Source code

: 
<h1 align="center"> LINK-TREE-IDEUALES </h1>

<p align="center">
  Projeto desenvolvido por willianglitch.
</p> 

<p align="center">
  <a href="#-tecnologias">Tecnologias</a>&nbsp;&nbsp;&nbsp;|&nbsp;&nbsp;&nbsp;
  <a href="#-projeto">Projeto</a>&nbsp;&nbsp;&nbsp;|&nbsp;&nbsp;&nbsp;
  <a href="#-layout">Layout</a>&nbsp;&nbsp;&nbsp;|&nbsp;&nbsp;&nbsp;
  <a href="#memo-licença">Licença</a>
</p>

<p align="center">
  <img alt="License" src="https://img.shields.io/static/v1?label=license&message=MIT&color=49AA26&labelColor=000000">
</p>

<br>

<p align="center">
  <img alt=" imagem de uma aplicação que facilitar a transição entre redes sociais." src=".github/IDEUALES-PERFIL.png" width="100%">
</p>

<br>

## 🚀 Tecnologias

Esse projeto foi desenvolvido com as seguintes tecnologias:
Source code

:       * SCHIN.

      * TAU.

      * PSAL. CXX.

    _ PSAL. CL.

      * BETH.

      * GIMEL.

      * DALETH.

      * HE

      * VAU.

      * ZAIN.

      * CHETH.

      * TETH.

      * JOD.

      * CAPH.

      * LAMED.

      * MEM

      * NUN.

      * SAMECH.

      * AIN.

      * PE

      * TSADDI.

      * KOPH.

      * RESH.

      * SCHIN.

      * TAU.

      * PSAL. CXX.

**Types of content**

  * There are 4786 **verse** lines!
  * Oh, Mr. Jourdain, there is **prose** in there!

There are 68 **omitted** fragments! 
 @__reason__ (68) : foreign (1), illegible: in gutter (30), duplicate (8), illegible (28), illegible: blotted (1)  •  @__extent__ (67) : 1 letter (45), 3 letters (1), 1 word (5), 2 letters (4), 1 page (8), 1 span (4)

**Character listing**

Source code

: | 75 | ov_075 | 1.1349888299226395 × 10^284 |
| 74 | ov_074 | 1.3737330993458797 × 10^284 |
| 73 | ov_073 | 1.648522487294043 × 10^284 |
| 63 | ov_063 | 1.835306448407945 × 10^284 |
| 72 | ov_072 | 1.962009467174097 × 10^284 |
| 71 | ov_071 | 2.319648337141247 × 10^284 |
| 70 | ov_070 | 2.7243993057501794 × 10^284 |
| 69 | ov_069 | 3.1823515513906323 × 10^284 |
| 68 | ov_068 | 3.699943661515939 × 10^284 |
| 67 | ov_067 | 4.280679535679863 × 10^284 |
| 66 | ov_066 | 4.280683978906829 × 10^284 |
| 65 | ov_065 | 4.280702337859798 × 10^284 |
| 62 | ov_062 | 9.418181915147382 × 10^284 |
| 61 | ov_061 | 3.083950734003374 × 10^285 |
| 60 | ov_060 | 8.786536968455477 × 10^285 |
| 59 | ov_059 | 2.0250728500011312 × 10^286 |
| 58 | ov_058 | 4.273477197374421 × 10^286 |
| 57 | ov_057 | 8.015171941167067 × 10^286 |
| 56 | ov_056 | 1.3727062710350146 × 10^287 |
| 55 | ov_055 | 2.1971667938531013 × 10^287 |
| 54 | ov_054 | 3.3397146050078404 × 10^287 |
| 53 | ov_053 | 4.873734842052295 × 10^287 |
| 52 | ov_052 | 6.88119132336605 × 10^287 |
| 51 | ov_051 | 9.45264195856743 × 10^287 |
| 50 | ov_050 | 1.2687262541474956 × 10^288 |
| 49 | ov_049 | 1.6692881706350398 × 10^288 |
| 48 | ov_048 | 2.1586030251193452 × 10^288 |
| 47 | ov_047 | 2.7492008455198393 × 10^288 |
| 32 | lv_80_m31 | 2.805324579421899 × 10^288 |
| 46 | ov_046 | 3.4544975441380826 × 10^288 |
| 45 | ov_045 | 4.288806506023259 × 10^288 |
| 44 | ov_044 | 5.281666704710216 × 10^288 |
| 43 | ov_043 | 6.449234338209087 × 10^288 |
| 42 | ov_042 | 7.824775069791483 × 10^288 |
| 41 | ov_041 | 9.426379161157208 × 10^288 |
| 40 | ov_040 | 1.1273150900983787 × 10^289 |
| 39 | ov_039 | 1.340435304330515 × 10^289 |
=-=-=
### WHAT IS NEEDED
Scan the material above for the word "nbsp", and copy every line in which it is found.

### EXERCISE RESULT
  <a href="#-tecnologias">Tecnologias</a>&nbsp;&nbsp;&nbsp;|&nbsp;&nbsp;&nbsp;
  <a href="#-projeto">Projeto</a>&nbsp;&nbsp;&nbsp;|&nbsp;&nbsp;&nbsp;
  <a href="#-layout">Layout</a>&nbsp;&nbsp;&nbsp;|&nbsp;&nbsp;&nbsp;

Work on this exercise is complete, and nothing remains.